## What you have to do
Only one stretch of the data below is needed. Output the lines from the one with "The results suggest" up to and including the one with "When levothyroxine is", exactly as they stand.

[Opening Supplied material section]

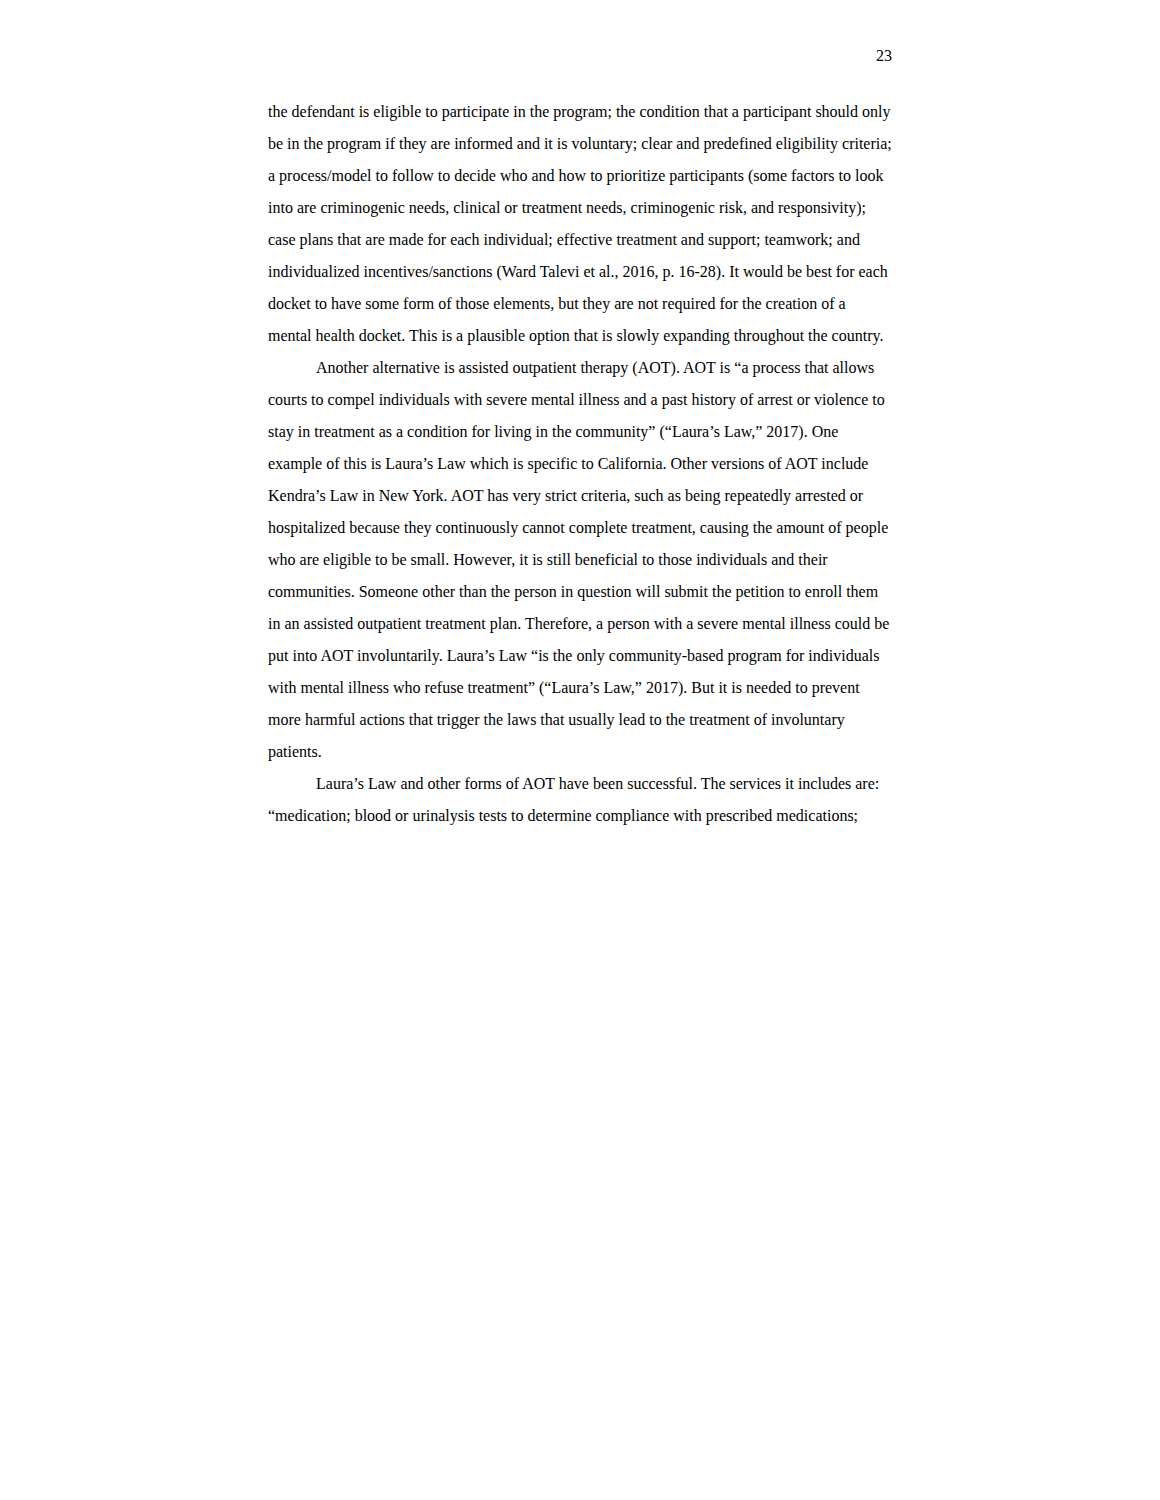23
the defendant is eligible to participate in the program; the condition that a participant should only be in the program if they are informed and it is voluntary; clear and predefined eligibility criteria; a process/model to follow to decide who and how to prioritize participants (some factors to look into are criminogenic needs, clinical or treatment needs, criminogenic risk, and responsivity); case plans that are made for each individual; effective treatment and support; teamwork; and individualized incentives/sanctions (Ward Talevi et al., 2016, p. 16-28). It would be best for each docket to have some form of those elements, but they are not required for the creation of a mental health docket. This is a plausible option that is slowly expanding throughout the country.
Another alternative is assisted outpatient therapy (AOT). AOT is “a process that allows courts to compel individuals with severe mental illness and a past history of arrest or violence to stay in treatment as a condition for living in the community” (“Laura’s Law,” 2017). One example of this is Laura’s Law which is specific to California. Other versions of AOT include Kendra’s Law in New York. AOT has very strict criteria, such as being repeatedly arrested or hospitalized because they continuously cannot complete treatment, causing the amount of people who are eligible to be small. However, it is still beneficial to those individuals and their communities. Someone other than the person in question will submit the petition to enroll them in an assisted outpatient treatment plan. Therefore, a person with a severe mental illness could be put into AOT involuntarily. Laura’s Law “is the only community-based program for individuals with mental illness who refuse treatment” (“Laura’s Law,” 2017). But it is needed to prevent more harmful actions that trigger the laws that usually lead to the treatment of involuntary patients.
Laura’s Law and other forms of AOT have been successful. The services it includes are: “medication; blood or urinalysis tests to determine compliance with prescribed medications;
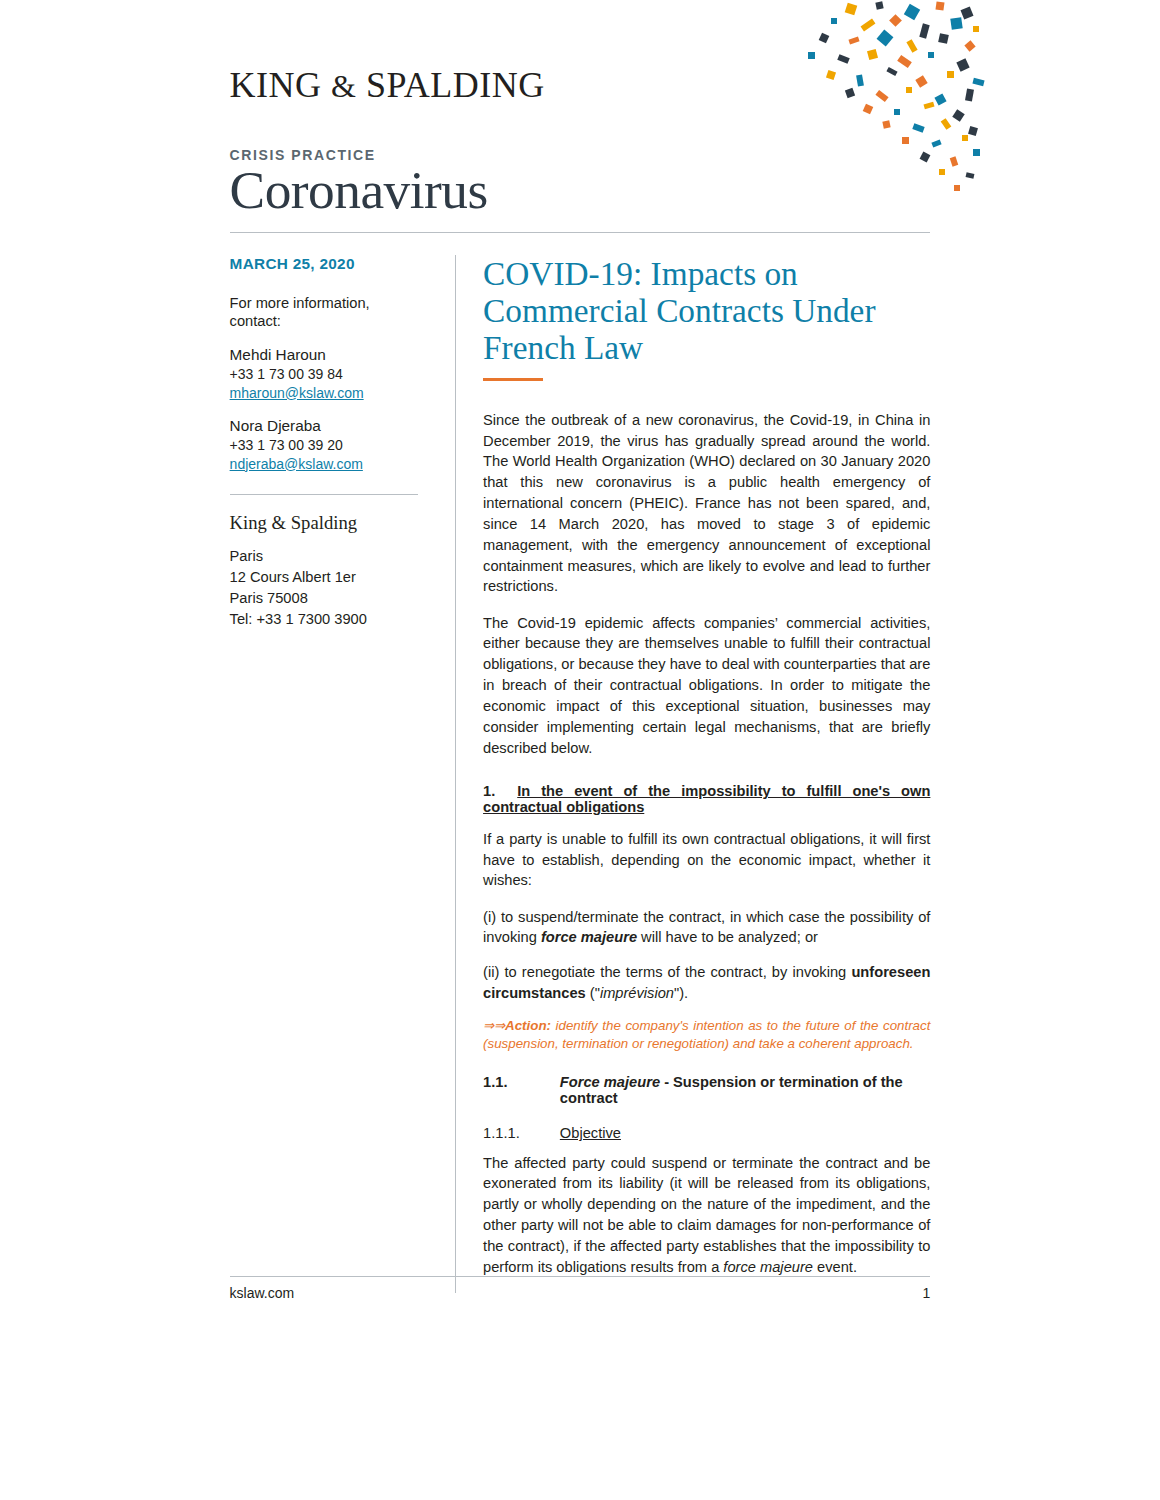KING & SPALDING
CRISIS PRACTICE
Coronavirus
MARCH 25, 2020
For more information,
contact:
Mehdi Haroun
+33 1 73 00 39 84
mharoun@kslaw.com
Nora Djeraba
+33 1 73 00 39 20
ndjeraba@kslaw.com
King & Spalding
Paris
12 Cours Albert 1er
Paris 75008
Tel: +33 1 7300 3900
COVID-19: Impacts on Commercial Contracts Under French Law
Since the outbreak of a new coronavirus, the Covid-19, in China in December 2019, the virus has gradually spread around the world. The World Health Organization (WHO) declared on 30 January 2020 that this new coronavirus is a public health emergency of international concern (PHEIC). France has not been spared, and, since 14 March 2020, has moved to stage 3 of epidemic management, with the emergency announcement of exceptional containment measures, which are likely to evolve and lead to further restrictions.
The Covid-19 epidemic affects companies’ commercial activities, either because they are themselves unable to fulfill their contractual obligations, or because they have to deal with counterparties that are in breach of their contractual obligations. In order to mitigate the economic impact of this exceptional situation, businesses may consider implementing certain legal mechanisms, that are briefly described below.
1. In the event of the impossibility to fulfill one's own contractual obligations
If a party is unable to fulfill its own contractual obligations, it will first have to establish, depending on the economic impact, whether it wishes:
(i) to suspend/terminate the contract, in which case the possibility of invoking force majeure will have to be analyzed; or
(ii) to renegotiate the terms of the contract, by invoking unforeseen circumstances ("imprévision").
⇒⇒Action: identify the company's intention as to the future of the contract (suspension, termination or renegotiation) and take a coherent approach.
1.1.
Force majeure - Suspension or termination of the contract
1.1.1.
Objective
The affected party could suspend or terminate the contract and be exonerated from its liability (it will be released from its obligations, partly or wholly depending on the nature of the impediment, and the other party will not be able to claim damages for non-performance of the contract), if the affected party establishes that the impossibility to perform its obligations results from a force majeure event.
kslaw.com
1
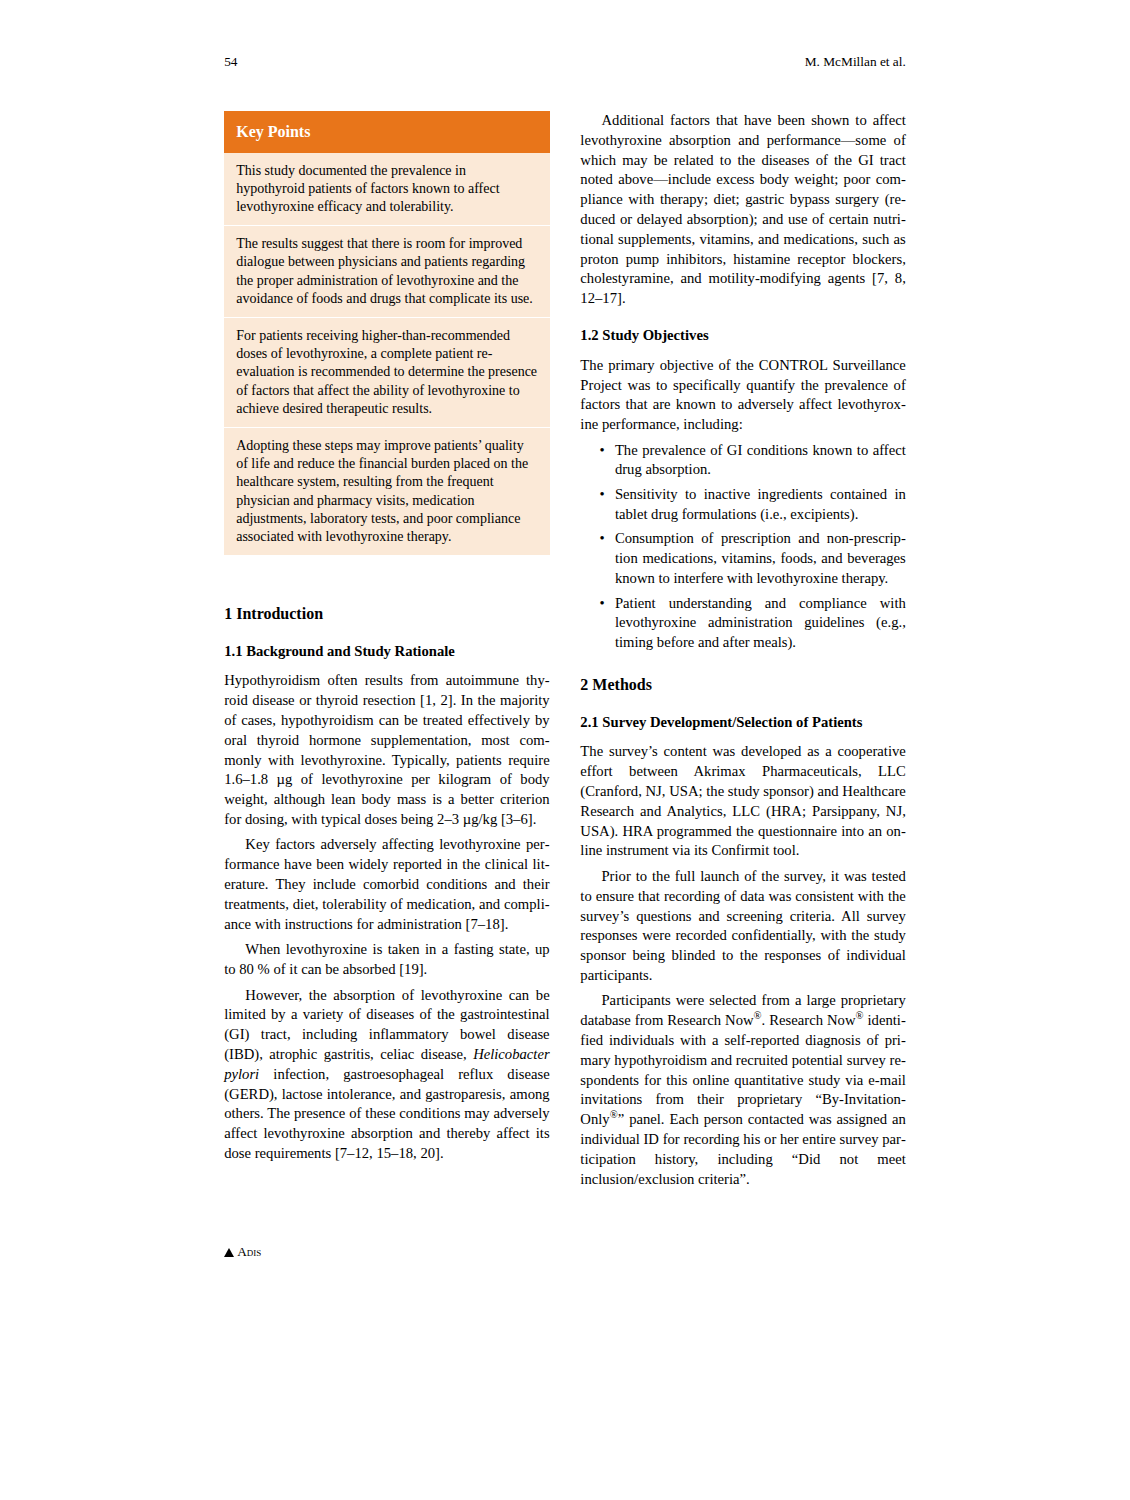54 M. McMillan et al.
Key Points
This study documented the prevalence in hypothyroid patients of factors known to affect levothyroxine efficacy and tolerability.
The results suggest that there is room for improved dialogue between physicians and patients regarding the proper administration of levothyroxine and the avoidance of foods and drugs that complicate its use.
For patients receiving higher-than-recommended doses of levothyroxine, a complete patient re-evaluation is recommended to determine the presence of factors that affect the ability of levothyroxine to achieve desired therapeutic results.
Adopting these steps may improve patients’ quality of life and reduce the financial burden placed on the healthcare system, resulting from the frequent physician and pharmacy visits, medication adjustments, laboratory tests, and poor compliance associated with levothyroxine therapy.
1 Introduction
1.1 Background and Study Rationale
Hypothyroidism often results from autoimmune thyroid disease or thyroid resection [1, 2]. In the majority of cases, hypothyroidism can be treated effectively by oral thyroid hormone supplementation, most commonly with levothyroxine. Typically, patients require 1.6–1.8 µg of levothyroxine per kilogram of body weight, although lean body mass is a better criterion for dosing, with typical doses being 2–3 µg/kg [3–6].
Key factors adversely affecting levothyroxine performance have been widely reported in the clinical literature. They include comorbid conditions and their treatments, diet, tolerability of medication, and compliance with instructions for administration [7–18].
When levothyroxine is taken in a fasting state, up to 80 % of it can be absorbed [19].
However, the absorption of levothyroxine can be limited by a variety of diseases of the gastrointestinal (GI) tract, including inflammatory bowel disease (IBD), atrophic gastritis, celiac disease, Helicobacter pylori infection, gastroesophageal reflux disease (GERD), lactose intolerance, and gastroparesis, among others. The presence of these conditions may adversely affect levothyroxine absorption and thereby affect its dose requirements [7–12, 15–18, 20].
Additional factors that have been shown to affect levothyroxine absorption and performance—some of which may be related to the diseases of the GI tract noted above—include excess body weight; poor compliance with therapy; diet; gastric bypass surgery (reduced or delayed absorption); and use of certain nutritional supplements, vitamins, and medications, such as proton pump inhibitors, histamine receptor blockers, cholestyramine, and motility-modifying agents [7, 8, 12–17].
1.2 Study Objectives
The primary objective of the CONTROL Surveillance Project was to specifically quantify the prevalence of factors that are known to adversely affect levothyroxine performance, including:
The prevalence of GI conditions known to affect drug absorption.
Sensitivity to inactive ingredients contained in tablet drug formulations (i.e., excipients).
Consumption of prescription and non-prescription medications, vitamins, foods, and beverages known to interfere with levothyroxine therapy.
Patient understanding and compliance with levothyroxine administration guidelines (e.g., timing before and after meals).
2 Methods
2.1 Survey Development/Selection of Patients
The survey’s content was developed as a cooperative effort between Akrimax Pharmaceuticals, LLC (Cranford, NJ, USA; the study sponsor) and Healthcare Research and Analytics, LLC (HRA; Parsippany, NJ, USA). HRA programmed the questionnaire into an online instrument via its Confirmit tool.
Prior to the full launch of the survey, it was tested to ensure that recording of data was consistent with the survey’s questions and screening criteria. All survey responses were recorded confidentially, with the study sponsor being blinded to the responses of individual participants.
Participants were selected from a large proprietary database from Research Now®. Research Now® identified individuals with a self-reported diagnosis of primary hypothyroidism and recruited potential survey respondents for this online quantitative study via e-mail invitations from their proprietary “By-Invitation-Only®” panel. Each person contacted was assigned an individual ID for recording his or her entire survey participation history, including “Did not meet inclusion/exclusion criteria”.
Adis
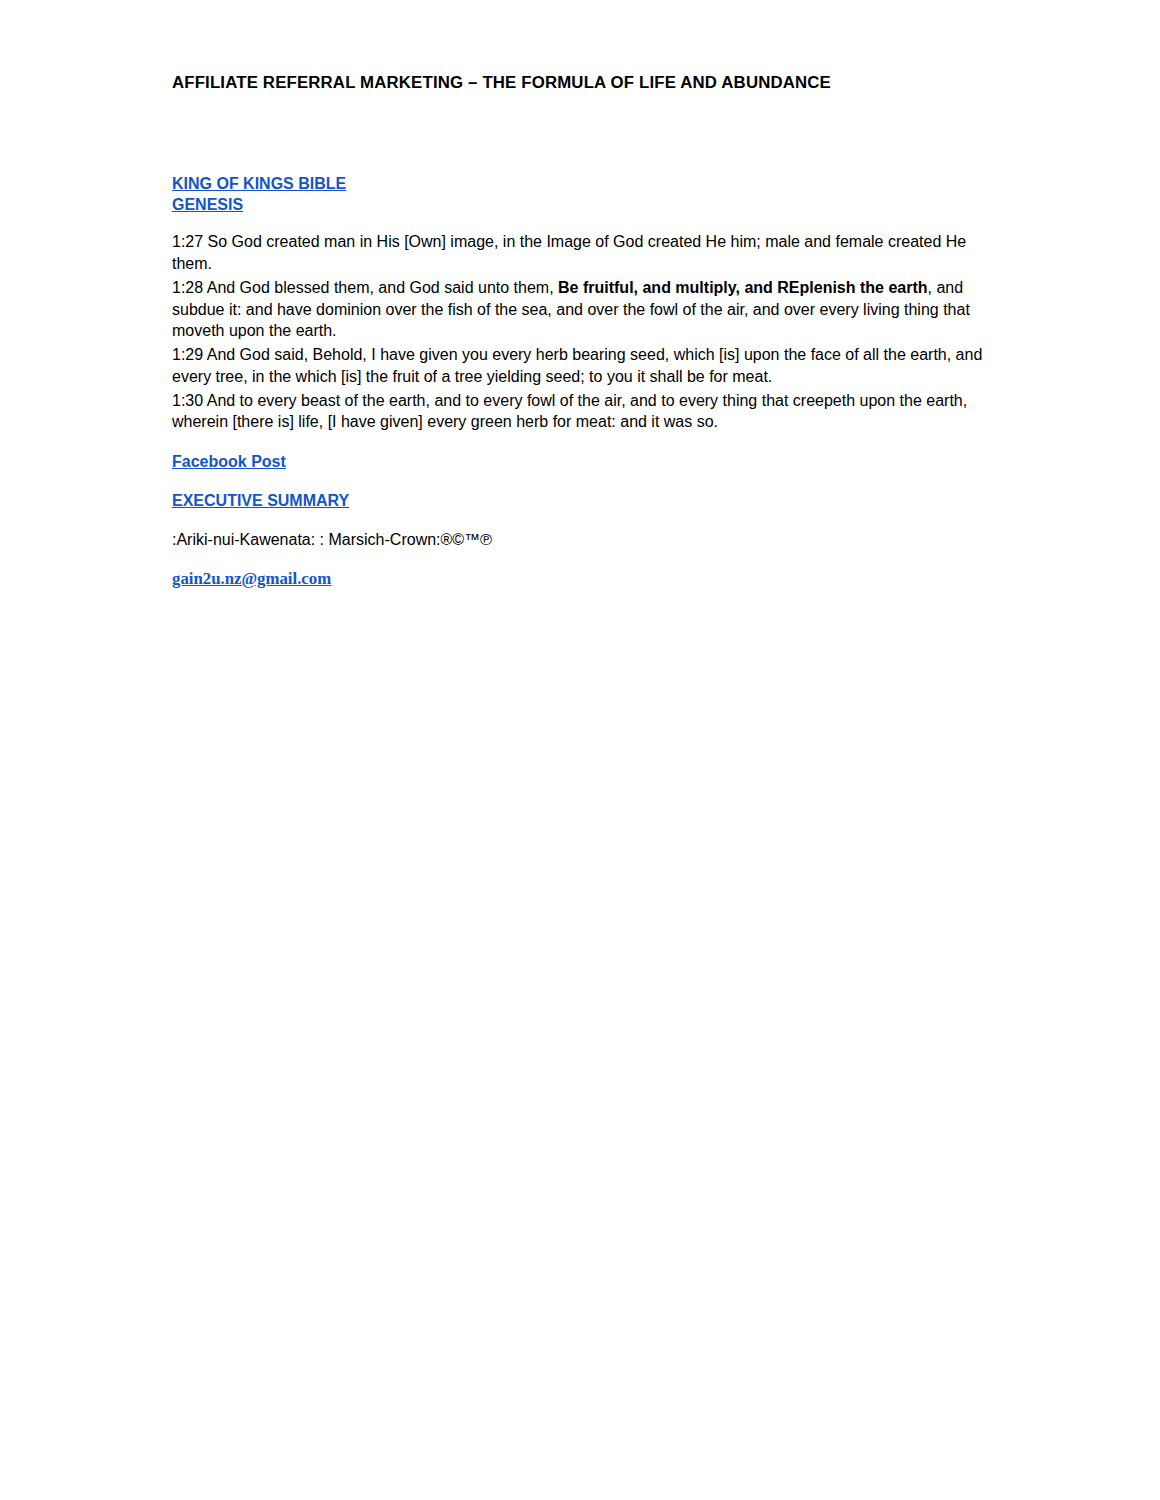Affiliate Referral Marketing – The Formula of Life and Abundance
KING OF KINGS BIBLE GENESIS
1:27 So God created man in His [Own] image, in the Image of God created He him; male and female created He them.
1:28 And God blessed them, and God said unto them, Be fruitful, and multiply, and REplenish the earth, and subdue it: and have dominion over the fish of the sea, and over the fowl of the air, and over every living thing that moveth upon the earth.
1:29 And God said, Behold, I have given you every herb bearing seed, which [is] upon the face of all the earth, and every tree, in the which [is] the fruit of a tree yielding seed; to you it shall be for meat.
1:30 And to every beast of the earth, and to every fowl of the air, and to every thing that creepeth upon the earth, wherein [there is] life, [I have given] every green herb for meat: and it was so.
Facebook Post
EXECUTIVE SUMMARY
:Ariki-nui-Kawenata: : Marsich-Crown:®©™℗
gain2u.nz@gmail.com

[Closing Supplied material section]

## Answer below
The results suggest that there is room for improved dialogue between physicians and patients regarding the proper administration of levothyroxine and the avoidance of foods and drugs that complicate its use.
For patients receiving higher-than-recommended doses of levothyroxine, a complete patient re-evaluation is recommended to determine the presence of factors that affect the ability of levothyroxine to achieve desired therapeutic results.
Adopting these steps may improve patients’ quality of life and reduce the financial burden placed on the healthcare system, resulting from the frequent physician and pharmacy visits, medication adjustments, laboratory tests, and poor compliance associated with levothyroxine therapy.
1 Introduction
1.1 Background and Study Rationale
Hypothyroidism often results from autoimmune thyroid disease or thyroid resection [1, 2]. In the majority of cases, hypothyroidism can be treated effectively by oral thyroid hormone supplementation, most commonly with levothyroxine. Typically, patients require 1.6–1.8 µg of levothyroxine per kilogram of body weight, although lean body mass is a better criterion for dosing, with typical doses being 2–3 µg/kg [3–6].
Key factors adversely affecting levothyroxine performance have been widely reported in the clinical literature. They include comorbid conditions and their treatments, diet, tolerability of medication, and compliance with instructions for administration [7–18].
When levothyroxine is taken in a fasting state, up to 80 % of it can be absorbed [19].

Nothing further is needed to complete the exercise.